Modification of the protocol
When the clinical started, the protocol is not allowed to be modified arbitrarily. If the protocol was modified a lot, such as changes of study design, patient population, sample sizes, study procedures and so on, a formal amendment should be agreed upon by the sponsor's delegates and the researchers. This amendment should be also approved by each institutional review board before implementation.
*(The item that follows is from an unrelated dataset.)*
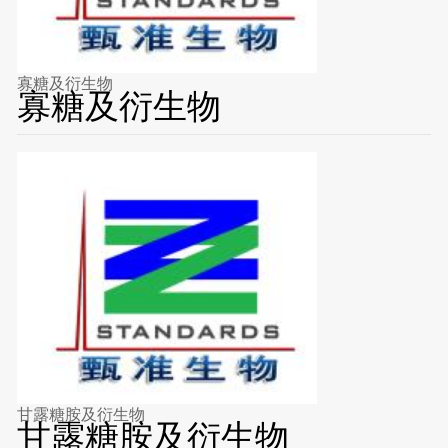
寡糖及衍生物
寡糖及衍生物
甘露糖胺及衍生物
甘露糖胺及衍生物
Sample size and statistical methods
Based on results from our previous study, it is expected that the rate of liver fibrosis improvement in intervention group will be increased to 45%, while it will be about 20% in placebo group. Using Pass11.0 (package for encyclopedia of medical statistics), we calculated that the sample size needs to be 164 cases in all and 240 cases if there is a dropout rate of 20%. Moreover, it is estimated that 50% of all enrolled patients will agree to have a second liver biopsy after 72-week treatment. Therefore, a total of 480 patients (360 in intervention group and 120 in placebo group) are needed to achieve a significance level of 0.05 and a power level of 0.90.
SAS 9.2 software (SAS Institute, Cary, NC, USA) will be used to perform the statistical analysis for this study. The adverse events and the number of lost cases will be recorded and calculated. Missing data were imputed by the last observation carried-forward method. At baseline, the demographic data and other essential information will be compared between the intervention group and the placebo group. The intention-to-treat (ITT) analysis set included all participants who received at least one dose of the study drug, while per-protocol (PP) analysis was done in a population who completed the whole study without a main violation of protocol. The primary outcomes will be analyzed in both the per-protocol (PP) population and the intention-to-treat (ITT) population. Categorical variables were presented as counts and percentages. Chi-square test or Fisher’s exact test will be used to compare the rate of liver fibrosis improvement or progression between the two groups or subgroups of patients with different ALT stratification (patients with normal ALT vs patients with abnormal ALT at baseline). Since this study is a multicenter clinical trial, the influence of central effect on primary outcomes should be considered in the analysis. Improvement or progression of liver fibrosis by histological assessment (METAVIR score) will be compared by the Cochran–Mantel–Haenszel test between the two groups. In addition to LSM analyzed in the ITT and PP population, the other secondary outcomes were analyzed on a PP analysis principle. LSM were expressed as the mean and standard deviation, or median and interquartile range. Group t test or nonparametric test (Wilcoxon) will be used for comparison between the two groups, while paired t test or signed rank sum test will be used for intra group comparison. The covariance model will be chosen to evaluate the change in LSM between the two groups with an adjustment for baseline. Statistically significant is being defined as a P-value of less than 0.05 and all P values are two-tailed.